Wissenschaftsplattform Nachhaltigkeit 2030: „Voraussetzungen für nachhaltigeren Konsum verbessern!“

Zum gestrigen Weltverbrauchertag, forderte die Wissenschaftsplattform Nachhaltigkeit 2030 (wpn2030): „Produktion und Konsum von Gütern sind und bleiben einer der ganz großen Hebel, um die Umsetzung der Deutschen Nachhaltigkeitsstrategie endlich wirksamer voranzutreiben. Die Bundesregierung sollte daher ihre Bestrebungen deutlich intensivieren, um die Voraussetzungen für nachhaltigeren Konsum zu verbessern“, sagt Prof. Christa Liedtke, Co-Vorsitzende der wpn2030, forschend am Wuppertal Institut und an der Folkwang Universität der Künste.
Als eine zentrale wissenschaftliche Begleiterin deutscher Nachhaltigkeitspolitik empfiehlt die wpn2030 der Bundesregierung dafür acht konkrete Ansatzpunkte: Vom konsequenten Vorantreiben von Maßnahmen in zentralen Problemfeldern wie etwa Wohnen und Mobilität über die nachhaltige Gestaltung von Digitalisierung und Geschäftsmodellen bis hin zur Befassung mit individuellen Haltungen und den damit verbundenen Produktions- und Konsummustern.

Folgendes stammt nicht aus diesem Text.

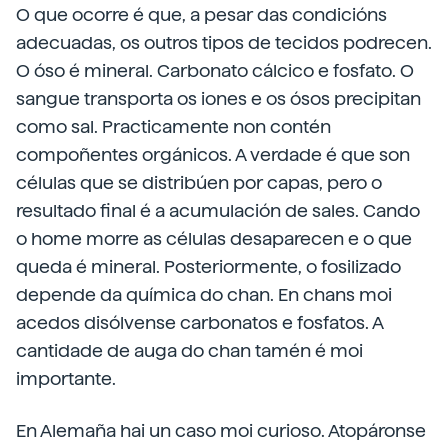
O que ocorre é que, a pesar das condicións
adecuadas, os outros tipos de tecidos podrecen.
O óso é mineral. Carbonato cálcico e fosfato. O
sangue transporta os iones e os ósos precipitan
como sal. Practicamente non contén
compoñentes orgánicos. A verdade é que son
células que se distribúen por capas, pero o
resultado final é a acumulación de sales. Cando
o home morre as células desaparecen e o que
queda é mineral. Posteriormente, o fosilizado
depende da química do chan. En chans moi
acedos disólvense carbonatos e fosfatos. A
cantidade de auga do chan tamén é moi
importante.
En Alemaña hai un caso moi curioso. Atopáronse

Eine wpn2030-Arbeitsgruppe, geleitet von Prof. Joachim von Braun, Direktor des Zentrums für Entwicklungsforschung, hat bestehendes Wissen sowie die politischen Rahmenbedingungen zu Konsum analysiert und hinsichtlich der Fruchtbarkeit für Nachhaltigkeitspolitik gebündelt zu dem Empfehlungspapier „Wissenschaftlicher Impuls für politische Akteure: Zur (Weiter-)Entwicklung transformativer Strategien für nachhaltigen Konsum“.